On 22/09/06, Philip Ganchev <[EMAIL PROTECTED]> wrote:
> On 9/21/06, Beni Cherniavsky <[EMAIL PROTECTED]> wrote:
> > A builtin whose only purpose is accessing something which is
> > essentially an array means two interfaces to a single concept.  It
> > violates the law of orthogonality.  Unless someone has good arguments,
> > history should be just an array.
>
> I think the history is conceptually a builtin, because you can't set
> it (and should not be able to).  If possible, all variables should be
> settable, to keep things conceptually simple.
Why shouldn't I set it?  Sure, I can lose my history if I don't know
what I'm doing.  But it allows implementation in fish of powerful
things like synchronizing your history accross multiple computers.
The fact that we don't have a good use case doesn't mean nobody wants
to set it.  Otherwise, why isn't make ~/.fish_history read-only too?

> Sure, the output is an
> array.  You can always access the n-th element using ``(history)[n]``,
> so the cost in terms of verbosity is negligible.
>
Granted.  Though I'm slightly afraid the performance of
``(history)[n]`` will deteriorate as the history grows.

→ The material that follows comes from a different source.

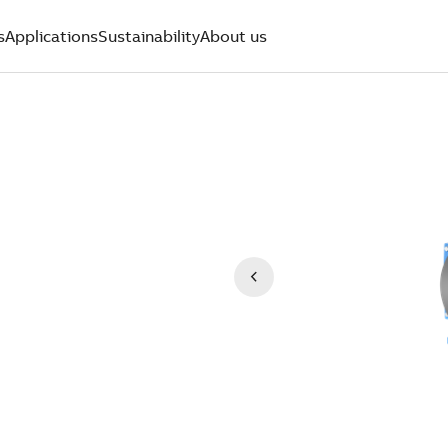
s
Applications
Sustainability
About us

> I would think that ``history`` as a builtin is also more discoverable,
> because you don't need to type a dollar-sign to access it.
> ``history`` on its own can shorten the output (as with ``set``) to the
> last few commands.  You can't do that with a variable.  (You can pass
> the text to be shortened to a "shorten" function: ``echo $history |
> shorten``.)
>
OK, these are good arguments.

> >[implementation of yank-last-arg]
> >
> What's the benefit of this over using Fish's Alt-uparrow?
>
Hey I never noticed, Alt-up!  No benefit.  Thanks a lot, you have
removed the one productivity benefit bash had over fish for me!  (I
think I used M-. more than any other key in bash).
I think I'll write a bash->fish migration tutorial soon.

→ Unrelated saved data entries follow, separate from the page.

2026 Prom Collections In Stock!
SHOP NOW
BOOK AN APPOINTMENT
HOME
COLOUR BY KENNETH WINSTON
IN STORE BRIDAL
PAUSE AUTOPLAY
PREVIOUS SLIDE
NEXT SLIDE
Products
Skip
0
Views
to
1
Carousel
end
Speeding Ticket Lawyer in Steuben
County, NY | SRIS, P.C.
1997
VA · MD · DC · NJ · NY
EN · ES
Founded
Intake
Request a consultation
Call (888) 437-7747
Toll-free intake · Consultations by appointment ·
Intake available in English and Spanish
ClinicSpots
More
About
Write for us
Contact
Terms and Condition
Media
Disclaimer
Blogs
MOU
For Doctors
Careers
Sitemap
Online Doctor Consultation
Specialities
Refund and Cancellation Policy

OK, I no longer have a personal use case for
$__fish_last_edit_command.  It might still useful but I'm starting to
think a mechanism for defining new move-through-a-list pairs of
commands (like up/down, alt-ap/down, alt-left/right) can subsume all
its uses more conveniently.  Let's wait until we have use cases for
commands we would like to add (or convert from builtins to functions).

-- 
Beni Cherniavsky <[EMAIL PROTECTED]>, who can only read email on weekends.